Under the form of Αἶσα.
We have in Il. xviii. 327, ληΐδος αἶσα; in Od. xix. 24, ἐλπίδος αἶσα; in Il. ix. 378, τίω δέ μιν ἐν καρὸς αἴσῃ. In all these cases it is plain, that the word means not a mere part, but a part assigned upon some given principle. Hence it comes to mean either the whole share or lot assigned to a man, or the law according to which it is assigned, that is, the law under which the moral government of human life, and the distribution of good and evil, are conducted. Accordingly, we have these several senses in which it is employed.
1. The αἶσα, as the entire destiny, of an individual man, Il. i. 416. Ἐπεί νύ τοι αἶσα μίνυνθά περ, οὔτι μάλα δήν.
2. A notable part of that destiny, as his death: Τῷ οἱ ἀπεμνήσαντο καὶ ἐν θανάτοιό περ αἴσῃ. Il. xxiv. 428.
3. The moral law for the government of conduct, as in Ἕκτορ, ἐπεί με κατ’ αἶσαν ἐνίπαπες, οὐδ’ ὑπὲρ αἶσαν. Il. iii. 59.
4. That moral law as it is supposed to proceed from Jupiter; the Διὸς αἶσα, or dispensation of Jupiter; the δαίμονος αἶσα, or dispensation of Providence.
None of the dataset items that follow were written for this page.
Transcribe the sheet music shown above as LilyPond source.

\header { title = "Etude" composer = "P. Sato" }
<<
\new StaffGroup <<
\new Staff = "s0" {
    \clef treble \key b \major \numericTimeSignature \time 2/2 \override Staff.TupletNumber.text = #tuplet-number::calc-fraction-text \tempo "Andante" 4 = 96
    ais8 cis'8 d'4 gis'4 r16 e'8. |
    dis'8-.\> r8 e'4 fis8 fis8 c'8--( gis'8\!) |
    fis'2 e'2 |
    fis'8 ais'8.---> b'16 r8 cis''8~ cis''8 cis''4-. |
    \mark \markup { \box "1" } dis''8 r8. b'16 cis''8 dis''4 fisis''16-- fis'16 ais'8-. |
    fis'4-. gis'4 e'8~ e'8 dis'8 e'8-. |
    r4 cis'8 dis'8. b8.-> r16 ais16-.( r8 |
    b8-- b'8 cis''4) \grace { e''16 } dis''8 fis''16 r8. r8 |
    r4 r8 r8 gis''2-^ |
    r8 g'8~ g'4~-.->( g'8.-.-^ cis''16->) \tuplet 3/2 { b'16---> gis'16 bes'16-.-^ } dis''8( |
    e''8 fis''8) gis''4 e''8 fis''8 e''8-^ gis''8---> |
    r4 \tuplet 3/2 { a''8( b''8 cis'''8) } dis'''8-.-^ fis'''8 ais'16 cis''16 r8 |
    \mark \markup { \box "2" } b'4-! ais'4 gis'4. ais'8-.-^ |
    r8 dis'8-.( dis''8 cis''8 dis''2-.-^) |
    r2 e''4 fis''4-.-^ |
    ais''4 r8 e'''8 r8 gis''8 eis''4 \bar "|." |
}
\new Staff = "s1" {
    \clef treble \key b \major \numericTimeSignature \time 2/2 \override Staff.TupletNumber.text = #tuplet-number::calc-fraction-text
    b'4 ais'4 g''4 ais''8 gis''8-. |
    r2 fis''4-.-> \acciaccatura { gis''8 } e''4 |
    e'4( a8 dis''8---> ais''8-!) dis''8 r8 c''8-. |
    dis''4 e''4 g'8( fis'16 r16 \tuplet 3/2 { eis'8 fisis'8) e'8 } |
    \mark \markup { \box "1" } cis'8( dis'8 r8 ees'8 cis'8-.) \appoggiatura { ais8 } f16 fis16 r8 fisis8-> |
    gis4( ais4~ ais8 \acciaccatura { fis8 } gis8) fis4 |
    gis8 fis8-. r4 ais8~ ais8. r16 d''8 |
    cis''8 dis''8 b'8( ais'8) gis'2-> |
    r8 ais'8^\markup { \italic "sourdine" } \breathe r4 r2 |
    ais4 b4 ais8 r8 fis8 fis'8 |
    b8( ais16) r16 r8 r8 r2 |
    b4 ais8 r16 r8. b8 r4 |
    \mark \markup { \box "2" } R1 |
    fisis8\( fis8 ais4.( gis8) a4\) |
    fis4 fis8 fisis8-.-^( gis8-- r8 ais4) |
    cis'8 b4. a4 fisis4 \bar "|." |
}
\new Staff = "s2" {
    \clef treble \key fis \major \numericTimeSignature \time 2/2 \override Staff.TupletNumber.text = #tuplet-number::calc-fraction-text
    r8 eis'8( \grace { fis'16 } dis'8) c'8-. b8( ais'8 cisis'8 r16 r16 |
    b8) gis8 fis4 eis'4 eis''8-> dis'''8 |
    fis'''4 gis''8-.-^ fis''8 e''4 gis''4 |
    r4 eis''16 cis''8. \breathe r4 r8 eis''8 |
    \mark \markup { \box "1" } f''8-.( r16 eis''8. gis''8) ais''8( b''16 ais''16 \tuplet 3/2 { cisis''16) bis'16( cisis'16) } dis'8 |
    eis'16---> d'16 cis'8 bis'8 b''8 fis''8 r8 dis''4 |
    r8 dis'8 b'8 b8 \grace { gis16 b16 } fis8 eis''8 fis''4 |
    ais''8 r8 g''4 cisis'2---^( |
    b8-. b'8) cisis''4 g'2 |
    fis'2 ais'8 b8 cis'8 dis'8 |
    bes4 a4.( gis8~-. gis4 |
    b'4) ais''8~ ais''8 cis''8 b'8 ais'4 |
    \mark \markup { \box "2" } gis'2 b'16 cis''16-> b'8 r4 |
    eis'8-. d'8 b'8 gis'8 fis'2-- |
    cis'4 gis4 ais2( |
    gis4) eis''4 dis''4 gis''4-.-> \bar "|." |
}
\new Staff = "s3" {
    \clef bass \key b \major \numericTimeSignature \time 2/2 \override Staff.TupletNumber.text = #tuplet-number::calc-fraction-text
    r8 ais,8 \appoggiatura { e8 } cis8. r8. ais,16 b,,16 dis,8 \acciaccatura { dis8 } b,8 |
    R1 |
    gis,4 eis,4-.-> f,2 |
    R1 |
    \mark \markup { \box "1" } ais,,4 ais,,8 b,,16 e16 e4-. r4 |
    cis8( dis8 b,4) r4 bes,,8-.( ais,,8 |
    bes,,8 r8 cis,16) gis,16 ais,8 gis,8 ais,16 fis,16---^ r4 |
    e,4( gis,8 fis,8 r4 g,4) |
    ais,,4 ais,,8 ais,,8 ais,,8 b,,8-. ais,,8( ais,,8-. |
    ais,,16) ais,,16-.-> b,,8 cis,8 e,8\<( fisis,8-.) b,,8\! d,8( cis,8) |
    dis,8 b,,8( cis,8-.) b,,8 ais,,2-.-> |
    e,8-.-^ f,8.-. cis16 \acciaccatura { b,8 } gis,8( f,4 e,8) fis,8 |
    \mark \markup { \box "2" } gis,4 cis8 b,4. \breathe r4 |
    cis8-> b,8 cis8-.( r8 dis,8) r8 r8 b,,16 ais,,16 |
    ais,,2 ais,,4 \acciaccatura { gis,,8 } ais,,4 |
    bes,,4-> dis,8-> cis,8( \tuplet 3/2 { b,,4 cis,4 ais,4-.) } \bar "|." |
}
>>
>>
5. That same law, as it is supposed to proceed from some other source, or to speak more correctly, for Homer, as the power which administers it is separately personified. This we have in the passage ἅσσα οἱ Αἶσα γεινομένῳ ἐπένησε λίνῳ, ὅτε μιν τέκε Μήτηρ, Il. xx. 127; or, again, as in Od. vii. 197; where Αἶσα is assisted in the spinning process by the Κατακλῶθες βαρεῖαι, as if it was felt that she was not strong enough to make a Destiny.
Upon the whole it appears to me that there is in the word Αἶσα only the minutest savour of the proper idea of Fate. For Fate involves these things: 1. a power dominant over man: 2. a power independent of the divinity: and 3. a power standing ideally apart from right.
Now αἶσα does not fully answer even to the first of these conceptions, since αἶσα, even when it is backed by the gods, may be overcome by the energies of man. Jupiter in the Iliad[544] ordained glory to Hector and success to the Trojans until the sunset of the day when the battle of the ships was fought: yet just before the death of Patroclus the Greeks prevailed, Il. xvi. 780.